Two stories of unusual mirth from Europe’s heart of darkness.
Sacco, who spent a lot of 1995 and 1996 in Bosnia as the war was winding down, turned his experiences into the gripping graphic novel Safe Area Gorazde: The War in Eastern Bosnia: 1992–1995 (2002). This slimmer work takes a pair of stories from the same period that didn’t fit into Gorazde’s narrative arc; far from seeming like leftovers, they create a perfectly matched diptych, though the images are not always the prettiest.

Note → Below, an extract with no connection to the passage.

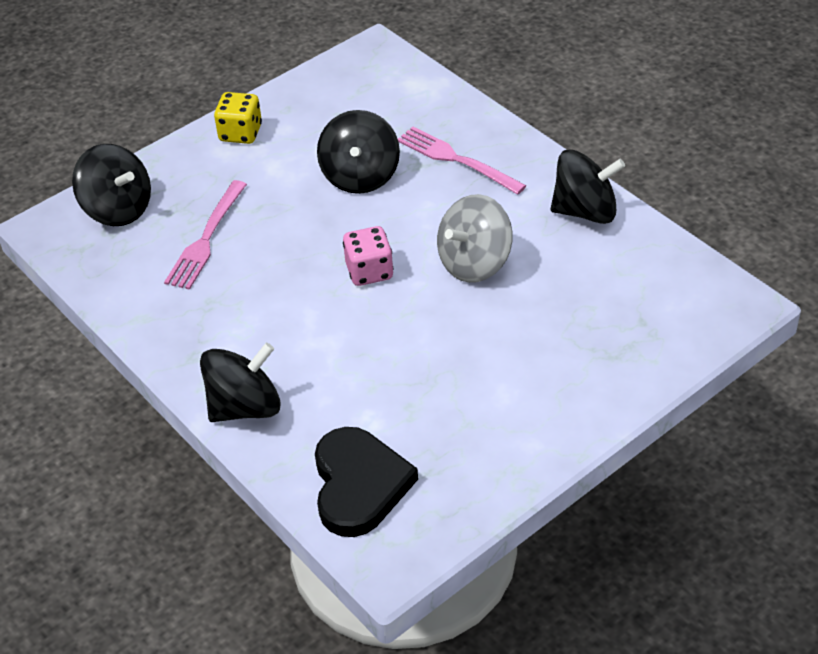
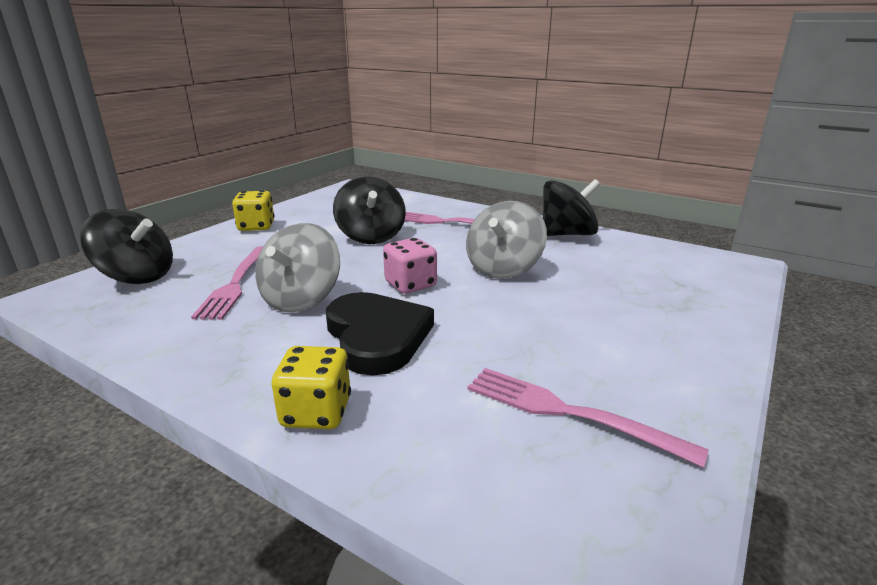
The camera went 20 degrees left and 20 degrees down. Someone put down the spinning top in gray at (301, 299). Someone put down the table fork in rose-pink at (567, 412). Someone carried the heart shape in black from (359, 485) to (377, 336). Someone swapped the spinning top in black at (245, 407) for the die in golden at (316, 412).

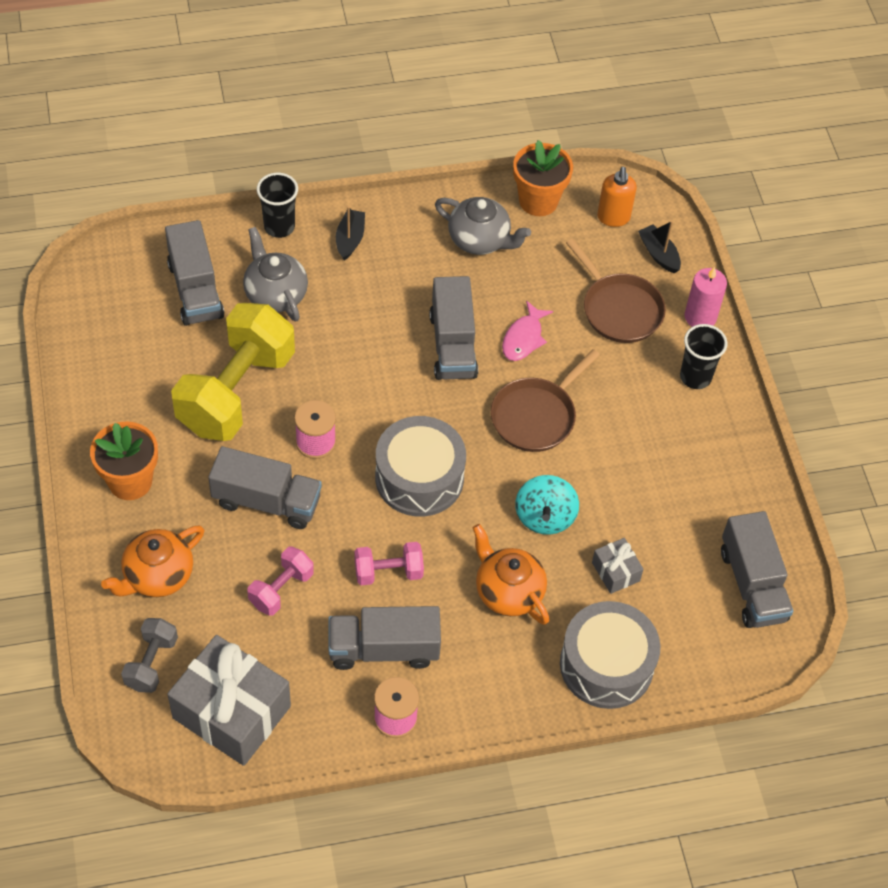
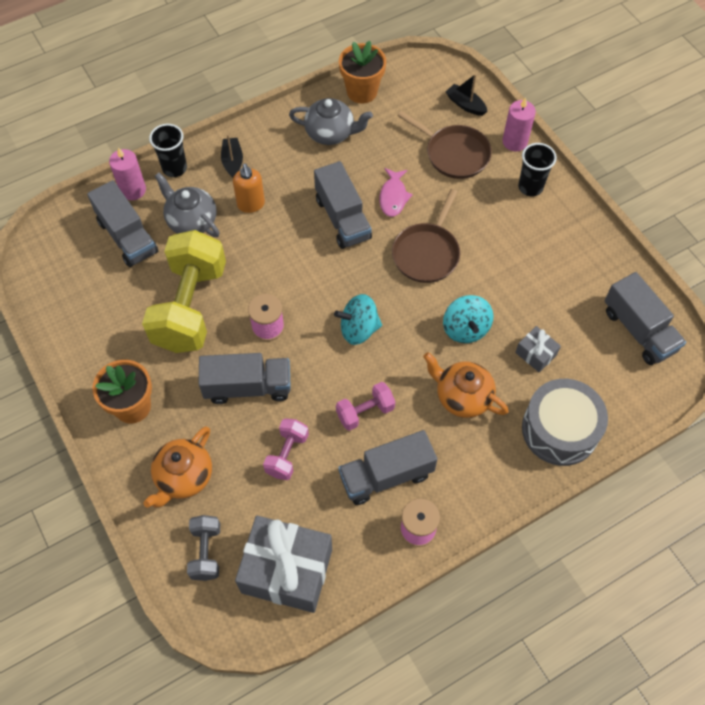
The camera went 15 degrees left and 5 degrees up. Someone put down the wax candle in rose-pink at (133, 190). Someone carried the soap pump in bright orange from (613, 218) to (251, 204). Someone swapped the snare drum in gray at (419, 477) for the spinning top in teal at (359, 329).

In the first, “Christmas with Karadzic,” Sacco and a pair of journalist buddies go careening through the slush of a Bosnian winter to the town of Pale, where they have heard that Bosnian Serb president and black-hearted war criminal Karadzic is going to celebrate Christmas mass. It seems a perfect opportunity: Sacco can look into the face of evil, and his friend Kasey (a frenetic freelancer, “The King of Strings”) can get another story and another paycheck. But the actual event is a bit of letdown. Karadzic seems like just another politician, and they have to drive all over to find good audio of locals firing AK-47s into the air in celebration. This tale’s jauntiness is perfectly complemented by the mournful madness of “Soba!” Paying tribute to the eponymous Bosnian soldier/painter who became a media darling with his blend of haunted vet’s dolorousness and punk rock aggression, Sacco is as usual the fellow quietly listening in the midst of the maelstrom. He hangs in clubs until dawn with Sarajevans angrily celebrating the end of the conflict but not sure what they’re to do in the shattered aftermath. This is not a book about war, but rather about how people live with themselves in what passes for the peace that follows.
Worthy of a place on the shelf next to Safe Area Gorazde, The Fixer, and Palestine. In just a few years, Sacco has created a body of work that includes some of the most important and relevant graphic novels of our time.